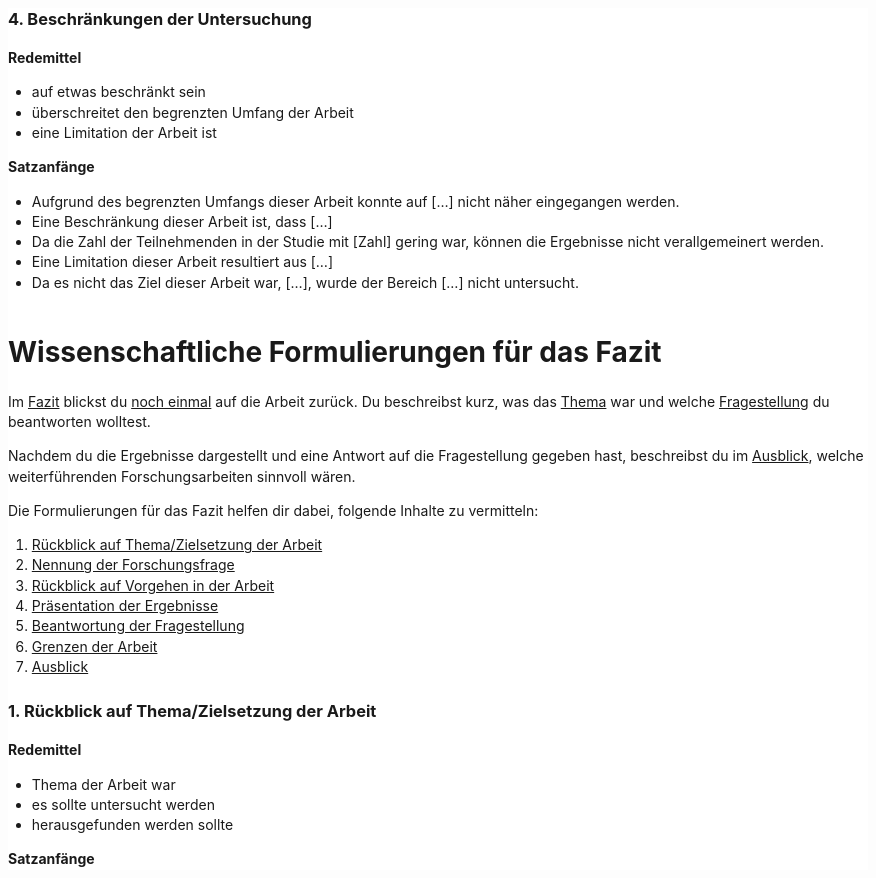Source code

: ### 4. Beschränkungen der Untersuchung

**Redemittel**

- auf etwas beschränkt sein
- überschreitet den begrenzten Umfang der Arbeit
- eine Limitation der Arbeit ist

**Satzanfänge**

- Aufgrund des begrenzten Umfangs dieser Arbeit konnte auf […] nicht näher eingegangen werden.
- Eine Beschränkung dieser Arbeit ist, dass […]
- Da die Zahl der Teilnehmenden in der Studie mit [Zahl] gering war, können die Ergebnisse nicht verallgemeinert werden.
- Eine Limitation dieser Arbeit resultiert aus […]
- Da es nicht das Ziel dieser Arbeit war, […], wurde der Bereich […] nicht untersucht.

# Wissenschaftliche Formulierungen für das Fazit

Im [Fazit](https://www.scribbr.de/hausarbeit/fazit-hausarbeit/) blickst du [noch einmal](https://www.scribbr.de/getrennt-und-zusammenschreibung/noch-einmal/) auf die Arbeit zurück. Du beschreibst kurz, was das [Thema](https://www.scribbr.de/hausarbeit/hausarbeit-thema/) war und welche [Fragestellung](https://www.scribbr.de/anfang-abschlussarbeit/fragestellung/) du beantworten wolltest.

Nachdem du die Ergebnisse dargestellt und eine Antwort auf die Fragestellung gegeben hast, beschreibst du im [Ausblick](https://www.scribbr.de/aufbau-und-gliederung/ausblick-bachelorarbeit/), welche weiterführenden Forschungsarbeiten sinnvoll wären.

Die Formulierungen für das Fazit helfen dir dabei, folgende Inhalte zu vermitteln:

1. [Rückblick auf Thema/Zielsetzung der Arbeit](https://www.scribbr.de/wissenschaftliches-schreiben/wissenschaftliche-formulierungen/#ruckblick)
2. [Nennung der Forschungsfrage](https://www.scribbr.de/wissenschaftliches-schreiben/wissenschaftliche-formulierungen/#nennung-forschungsfrage)
3. [Rückblick auf Vorgehen in der Arbeit](https://www.scribbr.de/wissenschaftliches-schreiben/wissenschaftliche-formulierungen/#vorgehen)
4. [Präsentation der Ergebnisse](https://www.scribbr.de/wissenschaftliches-schreiben/wissenschaftliche-formulierungen/#prasentation)
5. [Beantwortung der Fragestellung](https://www.scribbr.de/wissenschaftliches-schreiben/wissenschaftliche-formulierungen/#beantwortung)
6. [Grenzen der Arbeit](https://www.scribbr.de/wissenschaftliches-schreiben/wissenschaftliche-formulierungen/#grenzen-arbeit)
7. [Ausblick](https://www.scribbr.de/wissenschaftliches-schreiben/wissenschaftliche-formulierungen/#ausblick)

### 1. Rückblick auf Thema/Zielsetzung der Arbeit

**Redemittel**

- Thema der Arbeit war
- es sollte untersucht werden
- herausgefunden werden sollte

**Satzanfänge**
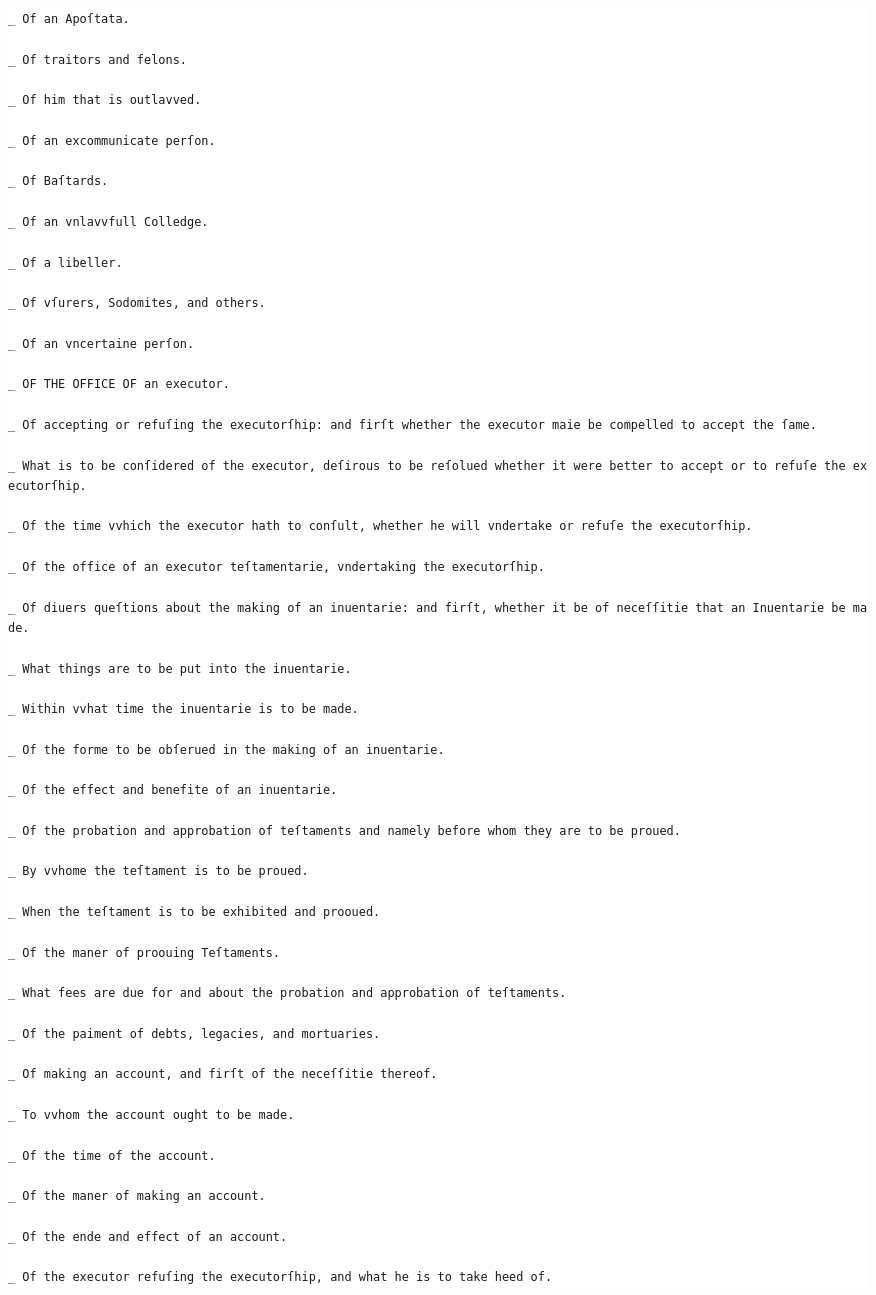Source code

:     _ Of an Apoſtata.

    _ Of traitors and felons.

    _ Of him that is outlavved.

    _ Of an excommunicate perſon.

    _ Of Baſtards.

    _ Of an vnlavvfull Colledge.

    _ Of a libeller.

    _ Of vſurers, Sodomites, and others.

    _ Of an vncertaine perſon.

    _ OF THE OFFICE OF an executor.

    _ Of accepting or refuſing the executorſhip: and firſt whether the executor maie be compelled to accept the ſame.

    _ What is to be conſidered of the executor, deſirous to be reſolued whether it were better to accept or to refuſe the executorſhip.

    _ Of the time vvhich the executor hath to conſult, whether he will vndertake or refuſe the executorſhip.

    _ Of the office of an executor teſtamentarie, vndertaking the executorſhip.

    _ Of diuers queſtions about the making of an inuentarie: and firſt, whether it be of neceſſitie that an Inuentarie be made.

    _ What things are to be put into the inuentarie.

    _ Within vvhat time the inuentarie is to be made.

    _ Of the forme to be obſerued in the making of an inuentarie.

    _ Of the effect and benefite of an inuentarie.

    _ Of the probation and approbation of teſtaments and namely before whom they are to be proued.

    _ By vvhome the teſtament is to be proued.

    _ When the teſtament is to be exhibited and prooued.

    _ Of the maner of proouing Teſtaments.

    _ What fees are due for and about the probation and approbation of teſtaments.

    _ Of the paiment of debts, legacies, and mortuaries.

    _ Of making an account, and firſt of the neceſſitie thereof.

    _ To vvhom the account ought to be made.

    _ Of the time of the account.

    _ Of the maner of making an account.

    _ Of the ende and effect of an account.

    _ Of the executor refuſing the executorſhip, and what he is to take heed of.
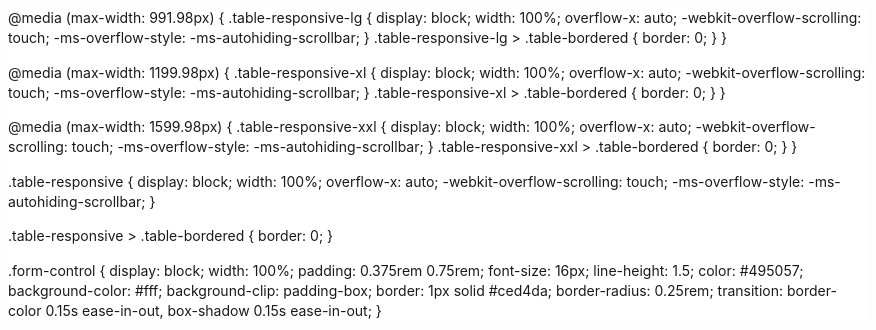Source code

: @media (max-width: 991.98px) {
	.table-responsive-lg {
		display: block;
		width: 100%;
		overflow-x: auto;
		-webkit-overflow-scrolling: touch;
		-ms-overflow-style: -ms-autohiding-scrollbar;
	}
	.table-responsive-lg > .table-bordered {
		border: 0;
	}
}

@media (max-width: 1199.98px) {
	.table-responsive-xl {
		display: block;
		width: 100%;
		overflow-x: auto;
		-webkit-overflow-scrolling: touch;
		-ms-overflow-style: -ms-autohiding-scrollbar;
	}
	.table-responsive-xl > .table-bordered {
		border: 0;
	}
}

@media (max-width: 1599.98px) {
	.table-responsive-xxl {
		display: block;
		width: 100%;
		overflow-x: auto;
		-webkit-overflow-scrolling: touch;
		-ms-overflow-style: -ms-autohiding-scrollbar;
	}
	.table-responsive-xxl > .table-bordered {
		border: 0;
	}
}

.table-responsive {
	display: block;
	width: 100%;
	overflow-x: auto;
	-webkit-overflow-scrolling: touch;
	-ms-overflow-style: -ms-autohiding-scrollbar;
}

.table-responsive > .table-bordered {
	border: 0;
}

.form-control {
	display: block;
	width: 100%;
	padding: 0.375rem 0.75rem;
	font-size: 16px;
	line-height: 1.5;
	color: #495057;
	background-color: #fff;
	background-clip: padding-box;
	border: 1px solid #ced4da;
	border-radius: 0.25rem;
	transition: border-color 0.15s ease-in-out, box-shadow 0.15s ease-in-out;
}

- Exercise -
Copy every line of source text in the rows above word for word, leaving out the pictures.

- Task result -
Source code

: ### 4. Beschränkungen der Untersuchung

**Redemittel**

- auf etwas beschränkt sein
- überschreitet den begrenzten Umfang der Arbeit
- eine Limitation der Arbeit ist

**Satzanfänge**

- Aufgrund des begrenzten Umfangs dieser Arbeit konnte auf […] nicht näher eingegangen werden.
- Eine Beschränkung dieser Arbeit ist, dass […]
- Da die Zahl der Teilnehmenden in der Studie mit [Zahl] gering war, können die Ergebnisse nicht verallgemeinert werden.
- Eine Limitation dieser Arbeit resultiert aus […]
- Da es nicht das Ziel dieser Arbeit war, […], wurde der Bereich […] nicht untersucht.

# Wissenschaftliche Formulierungen für das Fazit

Im [Fazit](https://www.scribbr.de/hausarbeit/fazit-hausarbeit/) blickst du [noch einmal](https://www.scribbr.de/getrennt-und-zusammenschreibung/noch-einmal/) auf die Arbeit zurück. Du beschreibst kurz, was das [Thema](https://www.scribbr.de/hausarbeit/hausarbeit-thema/) war und welche [Fragestellung](https://www.scribbr.de/anfang-abschlussarbeit/fragestellung/) du beantworten wolltest.

Nachdem du die Ergebnisse dargestellt und eine Antwort auf die Fragestellung gegeben hast, beschreibst du im [Ausblick](https://www.scribbr.de/aufbau-und-gliederung/ausblick-bachelorarbeit/), welche weiterführenden Forschungsarbeiten sinnvoll wären.

Die Formulierungen für das Fazit helfen dir dabei, folgende Inhalte zu vermitteln:

1. [Rückblick auf Thema/Zielsetzung der Arbeit](https://www.scribbr.de/wissenschaftliches-schreiben/wissenschaftliche-formulierungen/#ruckblick)
2. [Nennung der Forschungsfrage](https://www.scribbr.de/wissenschaftliches-schreiben/wissenschaftliche-formulierungen/#nennung-forschungsfrage)
3. [Rückblick auf Vorgehen in der Arbeit](https://www.scribbr.de/wissenschaftliches-schreiben/wissenschaftliche-formulierungen/#vorgehen)
4. [Präsentation der Ergebnisse](https://www.scribbr.de/wissenschaftliches-schreiben/wissenschaftliche-formulierungen/#prasentation)
5. [Beantwortung der Fragestellung](https://www.scribbr.de/wissenschaftliches-schreiben/wissenschaftliche-formulierungen/#beantwortung)
6. [Grenzen der Arbeit](https://www.scribbr.de/wissenschaftliches-schreiben/wissenschaftliche-formulierungen/#grenzen-arbeit)
7. [Ausblick](https://www.scribbr.de/wissenschaftliches-schreiben/wissenschaftliche-formulierungen/#ausblick)

### 1. Rückblick auf Thema/Zielsetzung der Arbeit

**Redemittel**

- Thema der Arbeit war
- es sollte untersucht werden
- herausgefunden werden sollte

**Satzanfänge**
Source code

:     _ Of an Apoſtata.

    _ Of traitors and felons.

    _ Of him that is outlavved.

    _ Of an excommunicate perſon.

    _ Of Baſtards.

    _ Of an vnlavvfull Colledge.

    _ Of a libeller.

    _ Of vſurers, Sodomites, and others.

    _ Of an vncertaine perſon.

    _ OF THE OFFICE OF an executor.

    _ Of accepting or refuſing the executorſhip: and firſt whether the executor maie be compelled to accept the ſame.

    _ What is to be conſidered of the executor, deſirous to be reſolued whether it were better to accept or to refuſe the executorſhip.

    _ Of the time vvhich the executor hath to conſult, whether he will vndertake or refuſe the executorſhip.

    _ Of the office of an executor teſtamentarie, vndertaking the executorſhip.

    _ Of diuers queſtions about the making of an inuentarie: and firſt, whether it be of neceſſitie that an Inuentarie be made.

    _ What things are to be put into the inuentarie.

    _ Within vvhat time the inuentarie is to be made.

    _ Of the forme to be obſerued in the making of an inuentarie.

    _ Of the effect and benefite of an inuentarie.

    _ Of the probation and approbation of teſtaments and namely before whom they are to be proued.

    _ By vvhome the teſtament is to be proued.

    _ When the teſtament is to be exhibited and prooued.

    _ Of the maner of proouing Teſtaments.

    _ What fees are due for and about the probation and approbation of teſtaments.

    _ Of the paiment of debts, legacies, and mortuaries.

    _ Of making an account, and firſt of the neceſſitie thereof.

    _ To vvhom the account ought to be made.

    _ Of the time of the account.

    _ Of the maner of making an account.

    _ Of the ende and effect of an account.

    _ Of the executor refuſing the executorſhip, and what he is to take heed of.
Source code

: @media (max-width: 991.98px) {
	.table-responsive-lg {
		display: block;
		width: 100%;
		overflow-x: auto;
		-webkit-overflow-scrolling: touch;
		-ms-overflow-style: -ms-autohiding-scrollbar;
	}
	.table-responsive-lg > .table-bordered {
		border: 0;
	}
}

@media (max-width: 1199.98px) {
	.table-responsive-xl {
		display: block;
		width: 100%;
		overflow-x: auto;
		-webkit-overflow-scrolling: touch;
		-ms-overflow-style: -ms-autohiding-scrollbar;
	}
	.table-responsive-xl > .table-bordered {
		border: 0;
	}
}

@media (max-width: 1599.98px) {
	.table-responsive-xxl {
		display: block;
		width: 100%;
		overflow-x: auto;
		-webkit-overflow-scrolling: touch;
		-ms-overflow-style: -ms-autohiding-scrollbar;
	}
	.table-responsive-xxl > .table-bordered {
		border: 0;
	}
}

.table-responsive {
	display: block;
	width: 100%;
	overflow-x: auto;
	-webkit-overflow-scrolling: touch;
	-ms-overflow-style: -ms-autohiding-scrollbar;
}

.table-responsive > .table-bordered {
	border: 0;
}

.form-control {
	display: block;
	width: 100%;
	padding: 0.375rem 0.75rem;
	font-size: 16px;
	line-height: 1.5;
	color: #495057;
	background-color: #fff;
	background-clip: padding-box;
	border: 1px solid #ced4da;
	border-radius: 0.25rem;
	transition: border-color 0.15s ease-in-out, box-shadow 0.15s ease-in-out;
}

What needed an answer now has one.